StAX parser is converting the double quotes around attributes to single quotes in the data model used by XMLEventReader
. This is fine, but If I want to print back the XML, perhaps selecting only a fragment of the original XML, the output will not be the same.
Input file:
<root>
<mySubTrees>
<mySubTree>
<a property="target">
<aa>123</aa>
</a>
<b>456</b>
<c>789</c>
</mySubTree>
</mySubTrees>
</root>
Code:
@Test
public void test_getXmlFragment() throws Exception {
byte[] fileContent = getXMLBytes();
String xmlFragment = "";
XMLInputFactory factory = XMLInputFactory.newInstance();
XMLEventReader eventReader = factory.createXMLEventReader(new ByteArrayInputStream(fileContent));
while (eventReader.hasNext()) {
XMLEvent event = eventReader.nextEvent();
xmlFragment += event;
}
System.out.println(xmlFragment);
}
private byte[] getXMLBytes() throws IOException {
InputStream inputStream = this.getClass().getResource(PREFIX_XML_FILES + "/sss.xml").openStream();
byte[] fileContent = new byte[inputStream.available()];
inputStream.read(fileContent);
inputStream.close();
return fileContent;
}
Output:
<?xml version="null" encoding='UTF-8' standalone='no'?>
<root>
<mySubTrees>
<mySubTree>
<a property='target'>
<aa>123</aa>
</a>
<b>456</b>
<c>789</c>
</mySubTree>
</mySubTrees>
</root>
Desired Output:
<?xml version="null" encoding="UTF-8" standalone="no"?>
<root>
<mySubTrees>
<mySubTree>
<a property="target">
<aa>123</aa>
</a>
<b>456</b>
<c>789</c>
</mySubTree>
</mySubTrees>
</root>
Is there any way how to fine-tune this?
No. There is no difference between an attribute wrapped in single quotes or in double quotes, and it is an unreasonable requirement to demand a difference between the two.

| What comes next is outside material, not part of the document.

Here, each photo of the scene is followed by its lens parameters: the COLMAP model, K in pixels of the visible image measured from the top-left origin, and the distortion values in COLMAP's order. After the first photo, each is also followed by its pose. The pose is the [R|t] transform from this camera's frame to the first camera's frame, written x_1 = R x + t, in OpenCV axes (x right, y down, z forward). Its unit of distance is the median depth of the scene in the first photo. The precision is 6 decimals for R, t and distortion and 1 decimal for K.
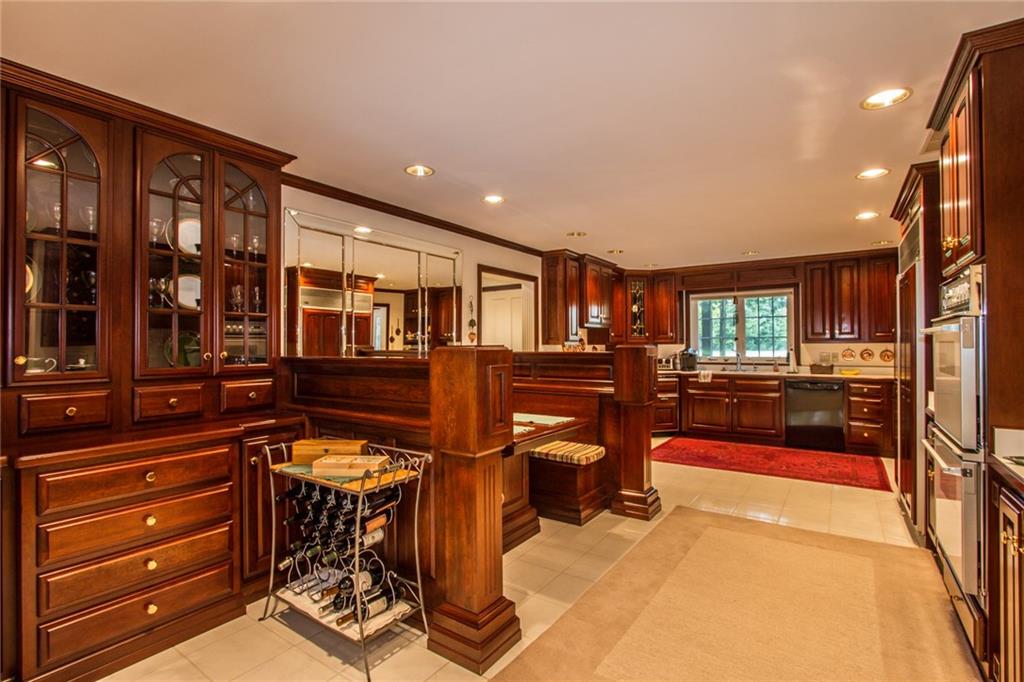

StAX's job is not to preserve the XML file syntax it is reading. StAX is a parser, its job is to relay the data model expressed in the XML it is reading. And it is doing this job perfectly.
A requirement like yours is likely to force you to write your own XML library, because you shouldn't have this requirement in the first place.